Here was a nice surprise. After I finished my pint at Aecht and after a short walk, I stumbled upon a brewery I have never heard about. The sign read "Brauerei Spezial" and I was intrigued. I am so happy I found this place. The smoked beers were amazing, the food was great, and the atmosphere threw me back a century or two.

The golden lettering of the best surprise of my entire trip.

Yes, I took a few.
This was the simply called Rauchbier Lager
Amazingly crisp, smoky character
was soft and pleasant.

I have no idea what I ordered. All I know is
that is was amazing!!
This unfiltered beer named Ungespundetes
was full of sweet, tangy, and malt flavors.
No smoke, and no problem!

The dining room at Brauerei Spezial


This is the oldest, still independent brewery in the city of Munich. The brewery has many great beers and is quite uncommon in the States. And, as with many imported beers, when they do make it here, they are not as the brewer intended. Not only were these beers delicious, they are found everywhere in Munich in many beer-halls dedicated to serving only Augustiner. Good thing because I found craving some almost every day I was there.

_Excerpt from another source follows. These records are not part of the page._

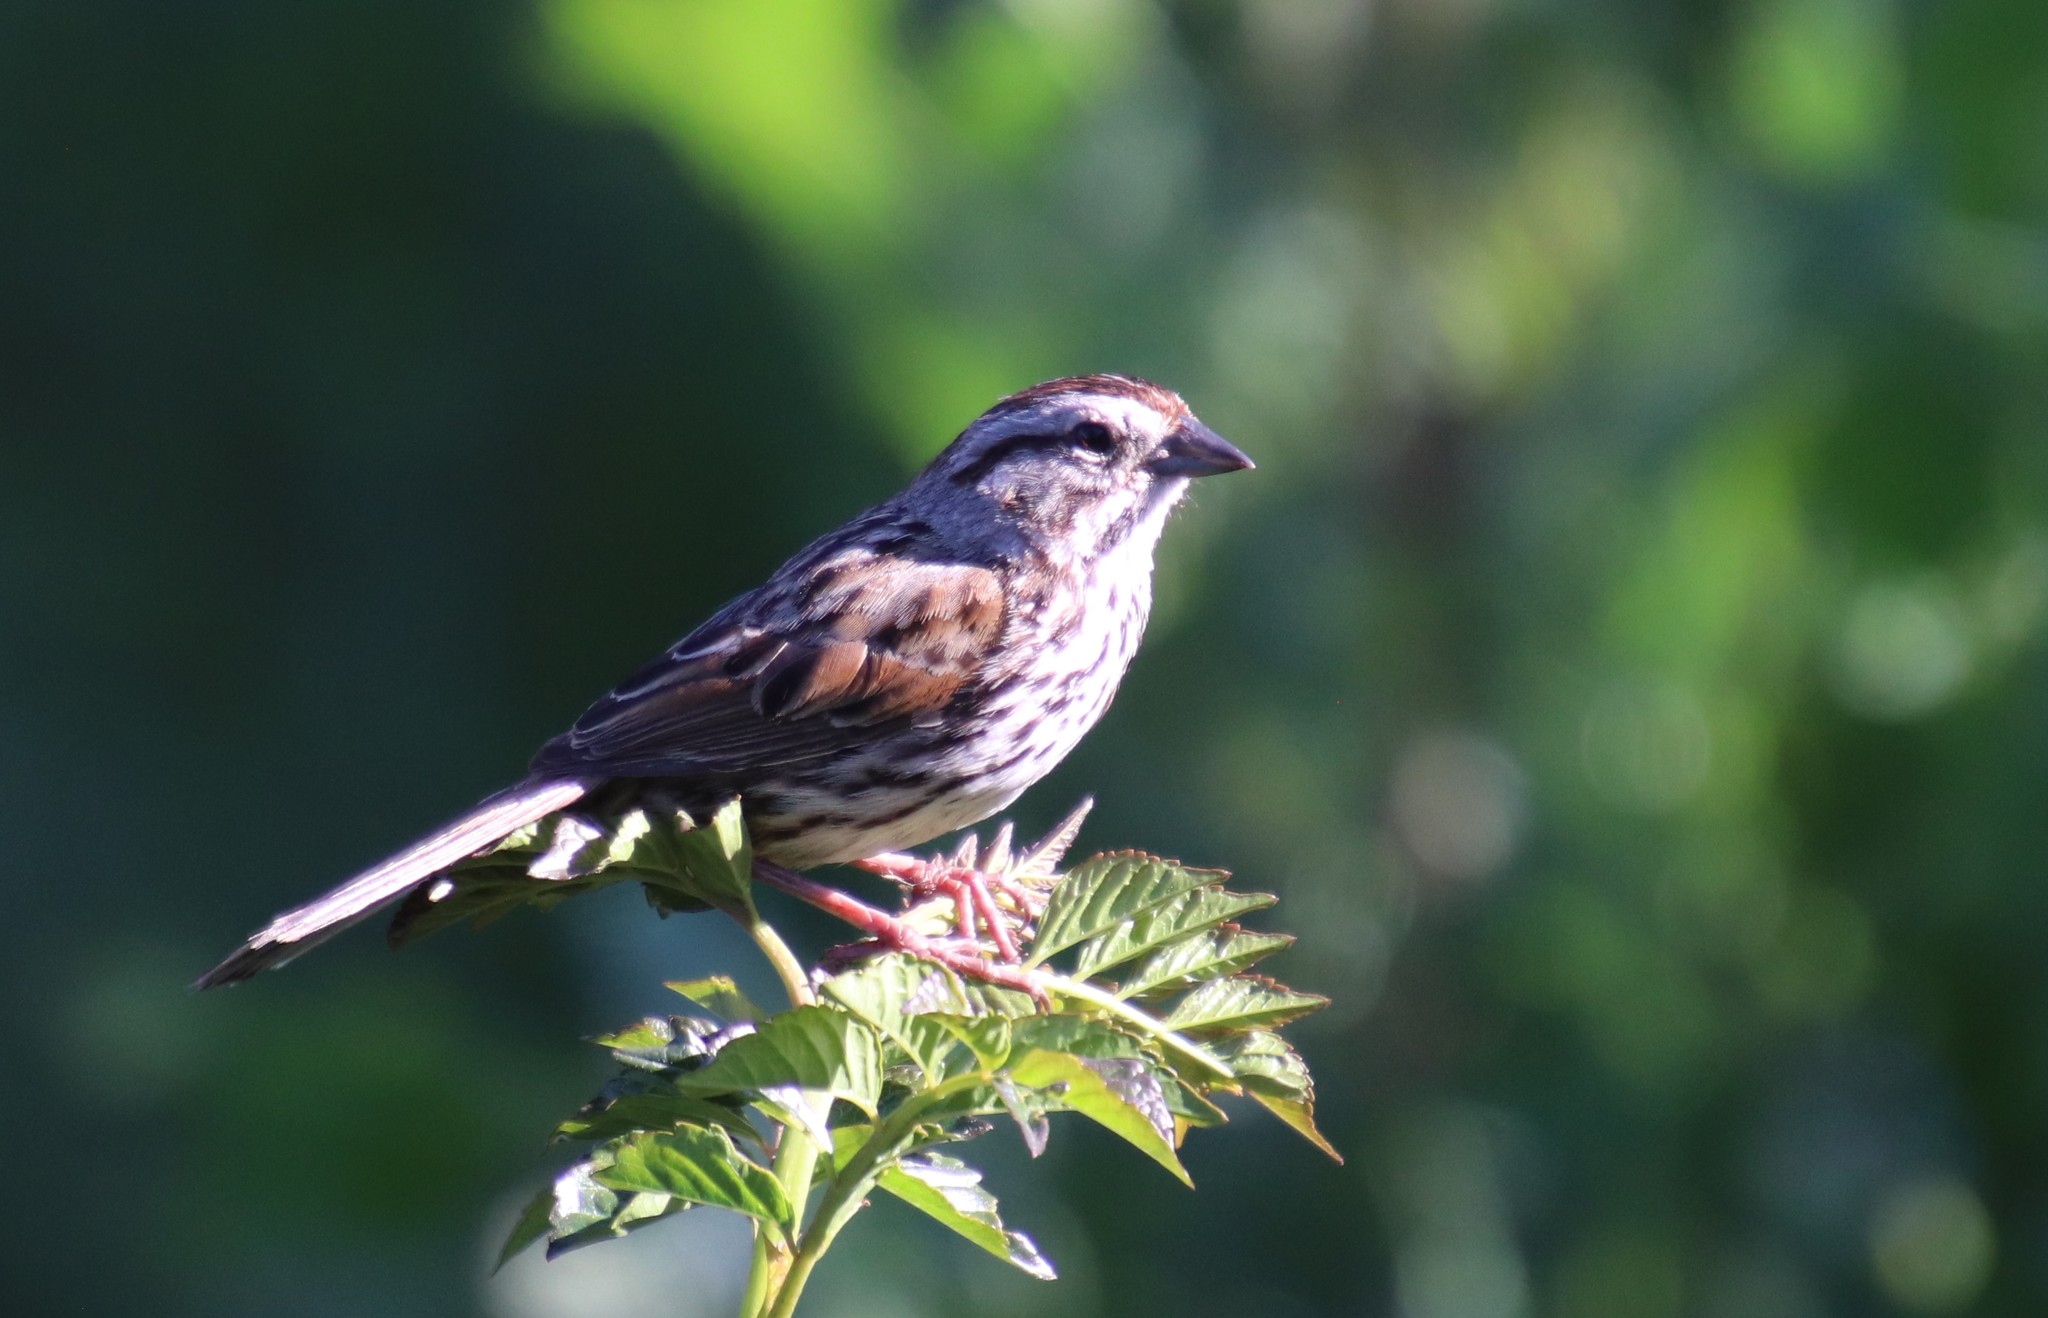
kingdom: Animalia
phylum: Chordata
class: Aves
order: Passeriformes
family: Passerellidae
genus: Melospiza
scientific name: Melospiza melodia
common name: Song sparrow
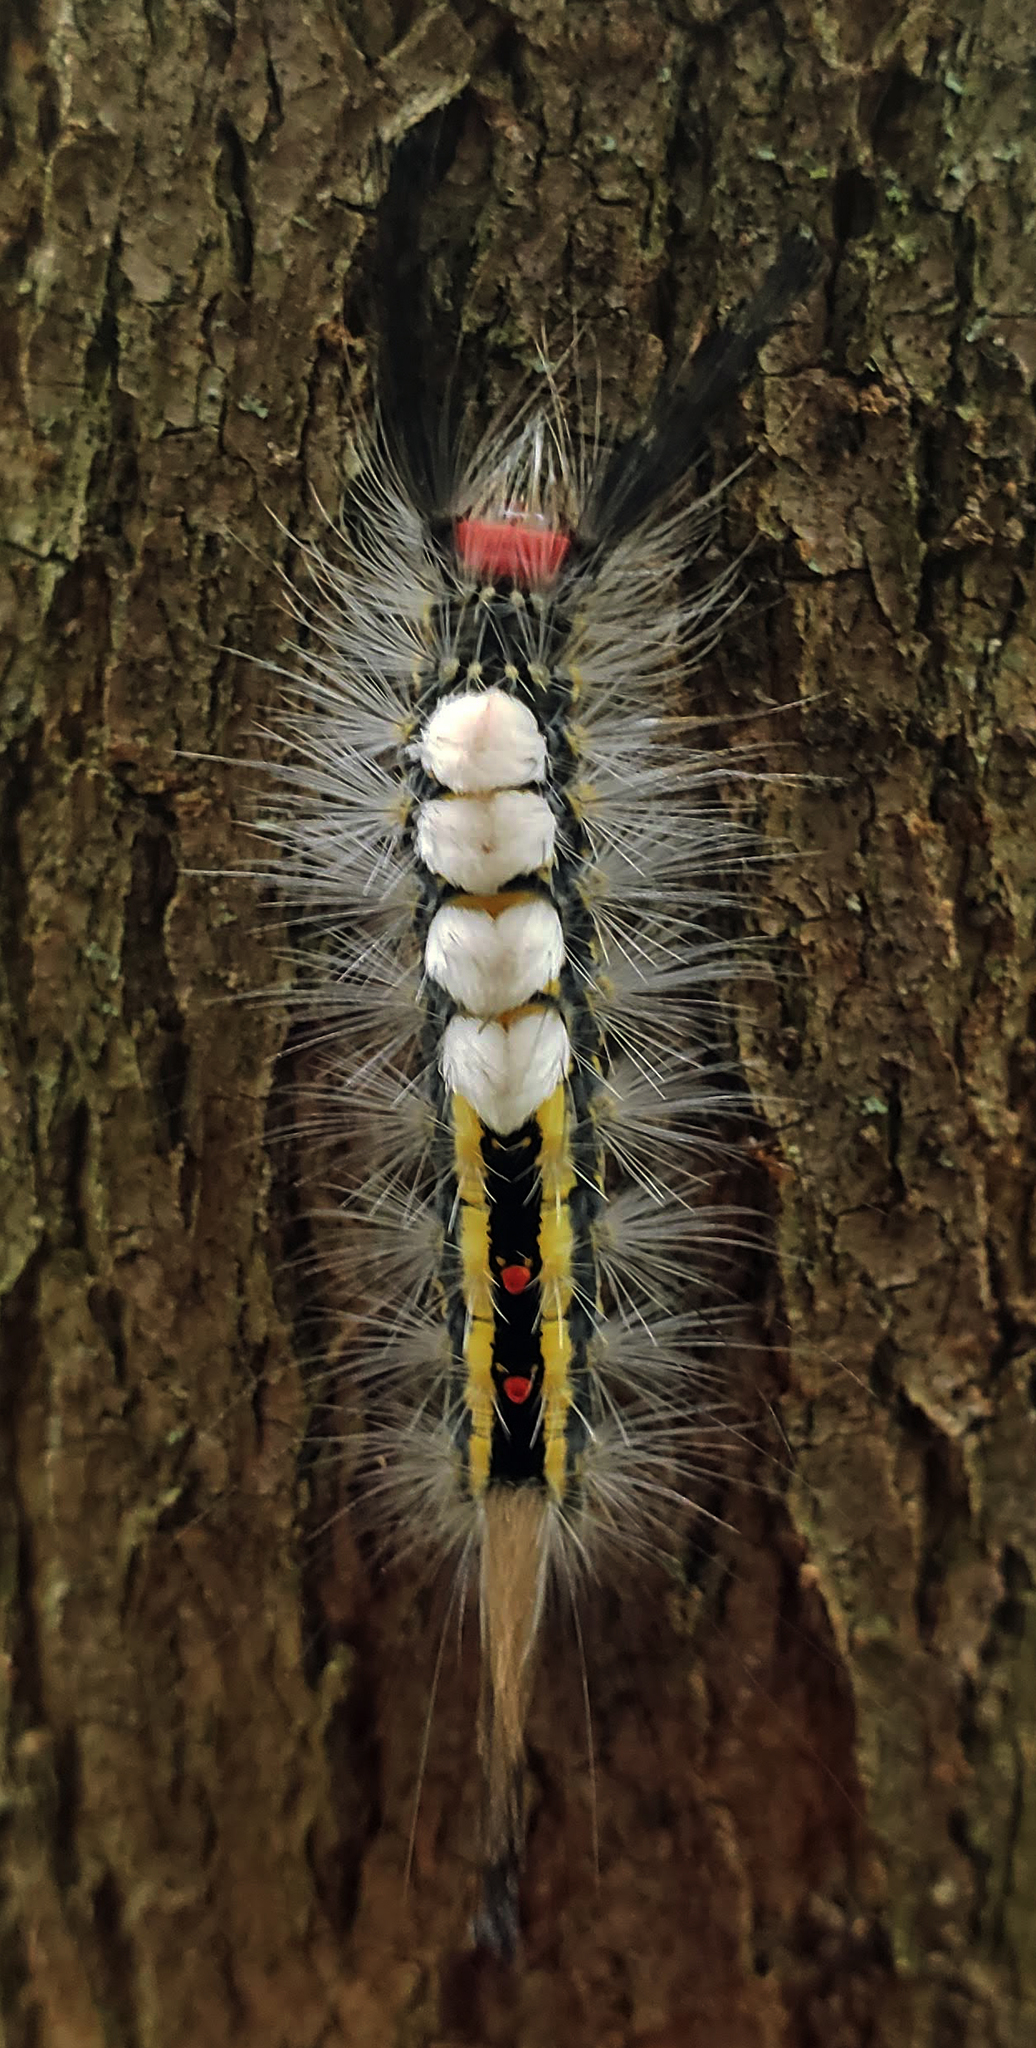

In my opinion, the best example of a German Pils.
Bitter from start to finish, pleasant noble hop character,
yet refreshing and crisp. One of the best beers I had.

Plate of small sausages and sauerkraut alongside
the Augustiner Weissbier.

Holzfällersteak with grilled onion, potatoes,
and an Augustiner Dunkel.


Alas, it was my 30th birthday. I made my way though the bending streets of central Munich to end up at the most visited and talked about beer-hall in the world: The Hafbräuhaus! I know this is a tourist attraction and that authentic, traditional beer-halls have better beer (see above), but this was a turning point in my life. I was now entering 30 years on this planet and I wanted to experience something special. So, there was no way in hell that I was not going to visit the Hofbräuhaus... On my Birthday!

...I tuned the corner and there it was...

Cask was empty that day. Shame.
A pint of their summer beer.
An unfiltered lager. Tasty stuff!

What's a visit to the original Hofbräuhaus without
getting a giant beer!? Dunkel, bitte!

Some pretzels, a brawurst, sauerkraut, and
Original Helles Lager. Perfect!

One of many posts full of giant glassware.

An experience worth traveling for.

The entrance to one of the best birthdays I've ever had.

So, did you enjoy the pictures? Feel like taking your own beer-&-self-finding trip to Germany? I would highly recommend it! Like I've said before, this was an experience that I will soon not forget. My next expedition to Czech and/or Belgium will surely hold its own, but no matter how incredible my future adventures may be, my first trip will always have a special place in my heart.